Поликарпов молчал, постукивая по ладони ключом. Сам не мог понять, что с ним творилось, каждый пустяк раздражал.
Вечером, часа за два до конца смены, услышал голос табельщицы:
— Николай Иваныч, вас сварщик ищет.
Не сразу поверил. Только сердце — бух-бух — опережало шаги. Почти бегом кинулся к выходу.
Чуть погодя оба они, Николай Иваныч и золотой старик Руслов, уже колдовали на стеллаже, где поблескивал образец корпуса, изящный и легкий даже на взгляд. Старик готовил примеси, налаживал горелку, бормоча под нос. Потом отложил все свое хозяйство в сторонку, достал сигареты.

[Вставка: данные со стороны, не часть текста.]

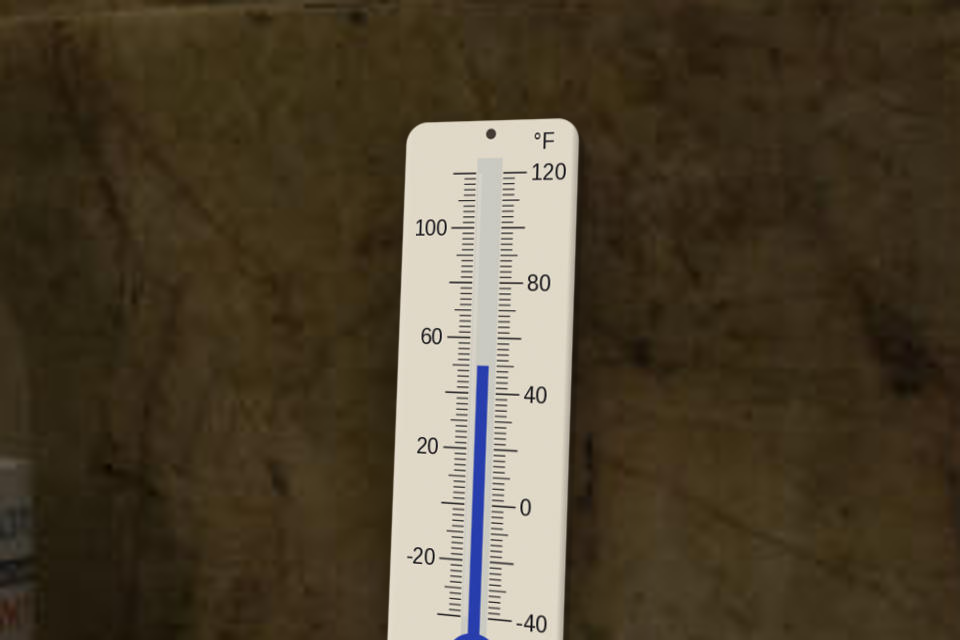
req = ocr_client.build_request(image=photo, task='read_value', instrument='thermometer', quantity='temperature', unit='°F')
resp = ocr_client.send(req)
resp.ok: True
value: 50 °F
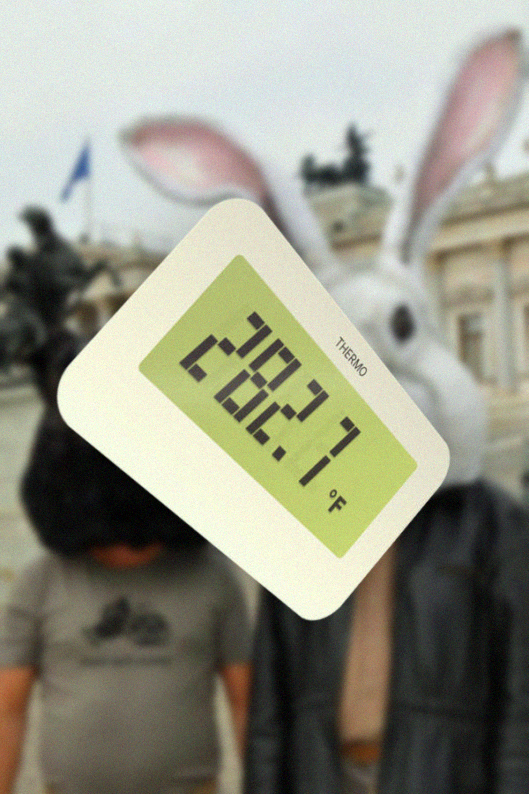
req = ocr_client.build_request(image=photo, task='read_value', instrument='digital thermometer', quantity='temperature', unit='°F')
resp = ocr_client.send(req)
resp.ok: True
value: 282.7 °F
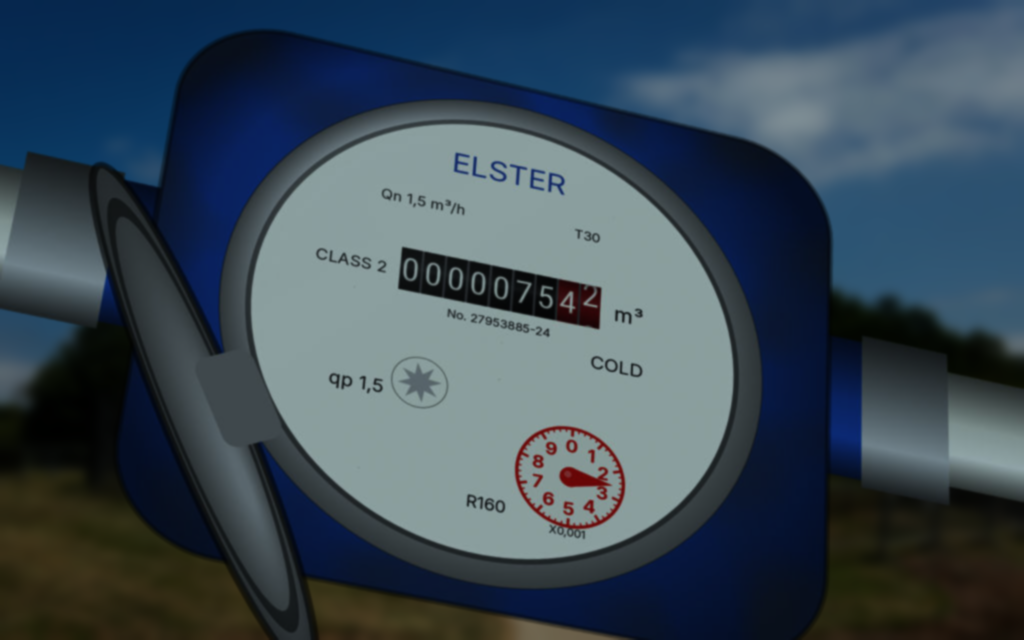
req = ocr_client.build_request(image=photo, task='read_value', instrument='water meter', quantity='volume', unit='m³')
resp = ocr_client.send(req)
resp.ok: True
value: 75.422 m³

— Прежде говорили — помолясь, начнем. А ты не куришь?
— Нет. Бросил. Язва была.
— А теперь?
— Вроде зарубцевалась.
— А чего ж не куришь?
— Не тяни душу. Как думаешь, получится? — И, заметив, как сдвинулись косматые брови Руслова, торопливо добавил, стараясь задобрить сварщика: — Правда, ты полсотни лет на заводе?
— А ты думал, орден за так дали? У тебя-то есть?
— Есть.
— Тоже, видно, не зря дали. А может, авансом?
Николай Иваныч, будто не расслышав, переспросил:
— Так, говоришь, шов выдержит?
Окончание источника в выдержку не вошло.